Revise the records starting at the line containing "Page size: 1654x1241." and ending at the end of the records, replacing "Identify" with "Find" and leaving everything else unchanged. Give back only those lines.

[Element and region data]
+===+

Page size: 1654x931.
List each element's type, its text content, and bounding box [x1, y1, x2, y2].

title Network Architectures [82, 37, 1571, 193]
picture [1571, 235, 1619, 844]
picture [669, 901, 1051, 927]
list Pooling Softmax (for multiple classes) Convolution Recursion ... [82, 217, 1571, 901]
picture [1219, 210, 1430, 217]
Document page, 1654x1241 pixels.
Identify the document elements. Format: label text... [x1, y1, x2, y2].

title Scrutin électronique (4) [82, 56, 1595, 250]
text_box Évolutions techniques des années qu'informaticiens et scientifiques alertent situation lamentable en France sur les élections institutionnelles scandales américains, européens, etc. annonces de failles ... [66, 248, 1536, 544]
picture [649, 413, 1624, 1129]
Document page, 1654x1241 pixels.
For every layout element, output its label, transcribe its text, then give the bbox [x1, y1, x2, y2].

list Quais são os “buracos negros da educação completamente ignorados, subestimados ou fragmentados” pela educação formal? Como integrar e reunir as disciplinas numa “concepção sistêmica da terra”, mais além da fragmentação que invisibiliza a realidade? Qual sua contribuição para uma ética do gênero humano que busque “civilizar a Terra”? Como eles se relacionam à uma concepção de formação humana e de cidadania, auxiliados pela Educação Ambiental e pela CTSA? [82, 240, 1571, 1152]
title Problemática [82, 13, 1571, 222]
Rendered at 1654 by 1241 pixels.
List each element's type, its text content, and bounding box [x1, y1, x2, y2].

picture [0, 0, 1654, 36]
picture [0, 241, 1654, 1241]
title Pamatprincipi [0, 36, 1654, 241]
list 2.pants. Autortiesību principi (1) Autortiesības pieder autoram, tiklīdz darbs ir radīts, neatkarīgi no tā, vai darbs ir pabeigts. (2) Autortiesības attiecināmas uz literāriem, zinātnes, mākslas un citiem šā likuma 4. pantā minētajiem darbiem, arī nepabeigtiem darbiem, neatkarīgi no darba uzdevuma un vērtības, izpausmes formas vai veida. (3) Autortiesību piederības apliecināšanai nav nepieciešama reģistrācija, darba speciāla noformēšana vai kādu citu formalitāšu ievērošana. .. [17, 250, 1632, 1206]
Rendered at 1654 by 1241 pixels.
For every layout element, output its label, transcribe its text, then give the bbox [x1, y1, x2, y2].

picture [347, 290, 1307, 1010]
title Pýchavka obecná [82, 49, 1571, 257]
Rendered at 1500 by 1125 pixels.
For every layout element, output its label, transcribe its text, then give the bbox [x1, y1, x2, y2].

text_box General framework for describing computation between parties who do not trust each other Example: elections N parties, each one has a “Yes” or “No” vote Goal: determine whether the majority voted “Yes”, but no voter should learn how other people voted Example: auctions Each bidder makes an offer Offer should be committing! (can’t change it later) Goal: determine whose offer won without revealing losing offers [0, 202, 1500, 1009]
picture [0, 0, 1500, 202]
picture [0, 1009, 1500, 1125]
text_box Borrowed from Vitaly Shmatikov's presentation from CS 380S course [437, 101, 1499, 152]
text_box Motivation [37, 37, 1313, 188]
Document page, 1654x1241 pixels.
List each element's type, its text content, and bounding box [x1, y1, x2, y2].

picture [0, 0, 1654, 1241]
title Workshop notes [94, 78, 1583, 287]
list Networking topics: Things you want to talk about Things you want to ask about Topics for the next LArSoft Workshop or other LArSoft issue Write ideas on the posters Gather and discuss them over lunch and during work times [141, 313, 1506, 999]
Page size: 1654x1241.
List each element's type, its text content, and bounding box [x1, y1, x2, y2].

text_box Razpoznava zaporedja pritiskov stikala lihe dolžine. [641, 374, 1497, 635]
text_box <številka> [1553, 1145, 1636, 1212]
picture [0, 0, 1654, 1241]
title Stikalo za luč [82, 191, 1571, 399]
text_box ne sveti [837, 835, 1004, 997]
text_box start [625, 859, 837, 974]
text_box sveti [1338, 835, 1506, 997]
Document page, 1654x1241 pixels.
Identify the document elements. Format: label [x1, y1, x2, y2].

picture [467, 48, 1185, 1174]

+===+

■ THE ANSWER ■
Page size: 1654x1241.
List each element's type, its text content, and bounding box [x1, y1, x2, y2].

text_box Razpoznava zaporedja pritiskov stikala lihe dolžine. [641, 374, 1497, 635]
text_box <številka> [1553, 1145, 1636, 1212]
picture [0, 0, 1654, 1241]
title Stikalo za luč [82, 191, 1571, 399]
text_box ne sveti [837, 835, 1004, 997]
text_box start [625, 859, 837, 974]
text_box sveti [1338, 835, 1506, 997]
Document page, 1654x1241 pixels.
Find the document elements. Format: label [x1, y1, x2, y2].

picture [467, 48, 1185, 1174]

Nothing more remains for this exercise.